_Task prompt_:
Reproduce the entries from the start through the line containing "kê thêm nệm phụ", replacing "villa" with "biệt thự" and leaving everything else unchanged.

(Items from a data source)
------------

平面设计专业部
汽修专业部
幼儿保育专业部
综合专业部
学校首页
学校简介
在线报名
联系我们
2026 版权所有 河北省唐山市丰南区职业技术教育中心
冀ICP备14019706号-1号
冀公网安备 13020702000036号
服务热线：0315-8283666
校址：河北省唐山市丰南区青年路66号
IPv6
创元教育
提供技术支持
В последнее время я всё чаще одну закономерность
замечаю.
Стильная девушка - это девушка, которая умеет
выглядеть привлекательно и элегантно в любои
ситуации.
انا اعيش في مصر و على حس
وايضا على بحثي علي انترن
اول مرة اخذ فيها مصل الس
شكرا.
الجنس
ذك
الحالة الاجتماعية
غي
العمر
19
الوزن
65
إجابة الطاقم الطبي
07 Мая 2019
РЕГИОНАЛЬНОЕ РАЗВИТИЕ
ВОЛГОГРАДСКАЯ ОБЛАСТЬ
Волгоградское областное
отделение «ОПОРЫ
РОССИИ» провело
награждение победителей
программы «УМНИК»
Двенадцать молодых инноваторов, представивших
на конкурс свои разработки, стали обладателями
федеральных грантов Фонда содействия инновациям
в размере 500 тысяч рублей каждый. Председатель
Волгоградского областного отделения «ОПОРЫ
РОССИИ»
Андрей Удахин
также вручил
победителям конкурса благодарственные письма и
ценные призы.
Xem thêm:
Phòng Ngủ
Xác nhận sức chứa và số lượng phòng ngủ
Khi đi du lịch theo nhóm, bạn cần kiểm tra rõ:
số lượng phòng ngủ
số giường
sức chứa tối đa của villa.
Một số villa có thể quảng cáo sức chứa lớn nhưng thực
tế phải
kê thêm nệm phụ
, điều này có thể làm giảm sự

------------

_Solution to this exercise_:
平面设计专业部
汽修专业部
幼儿保育专业部
综合专业部
学校首页
学校简介
在线报名
联系我们
2026 版权所有 河北省唐山市丰南区职业技术教育中心
冀ICP备14019706号-1号
冀公网安备 13020702000036号
服务热线：0315-8283666
校址：河北省唐山市丰南区青年路66号
IPv6
创元教育
提供技术支持
В последнее время я всё чаще одну закономерность
замечаю.
Стильная девушка - это девушка, которая умеет
выглядеть привлекательно и элегантно в любои
ситуации.
انا اعيش في مصر و على حس
وايضا على بحثي علي انترن
اول مرة اخذ فيها مصل الس
شكرا.
الجنس
ذك
الحالة الاجتماعية
غي
العمر
19
الوزن
65
إجابة الطاقم الطبي
07 Мая 2019
РЕГИОНАЛЬНОЕ РАЗВИТИЕ
ВОЛГОГРАДСКАЯ ОБЛАСТЬ
Волгоградское областное
отделение «ОПОРЫ
РОССИИ» провело
награждение победителей
программы «УМНИК»
Двенадцать молодых инноваторов, представивших
на конкурс свои разработки, стали обладателями
федеральных грантов Фонда содействия инновациям
в размере 500 тысяч рублей каждый. Председатель
Волгоградского областного отделения «ОПОРЫ
РОССИИ»
Андрей Удахин
также вручил
победителям конкурса благодарственные письма и
ценные призы.
Xem thêm:
Phòng Ngủ
Xác nhận sức chứa và số lượng phòng ngủ
Khi đi du lịch theo nhóm, bạn cần kiểm tra rõ:
số lượng phòng ngủ
số giường
sức chứa tối đa của biệt thự.
Một số biệt thự có thể quảng cáo sức chứa lớn nhưng thực
tế phải
kê thêm nệm phụ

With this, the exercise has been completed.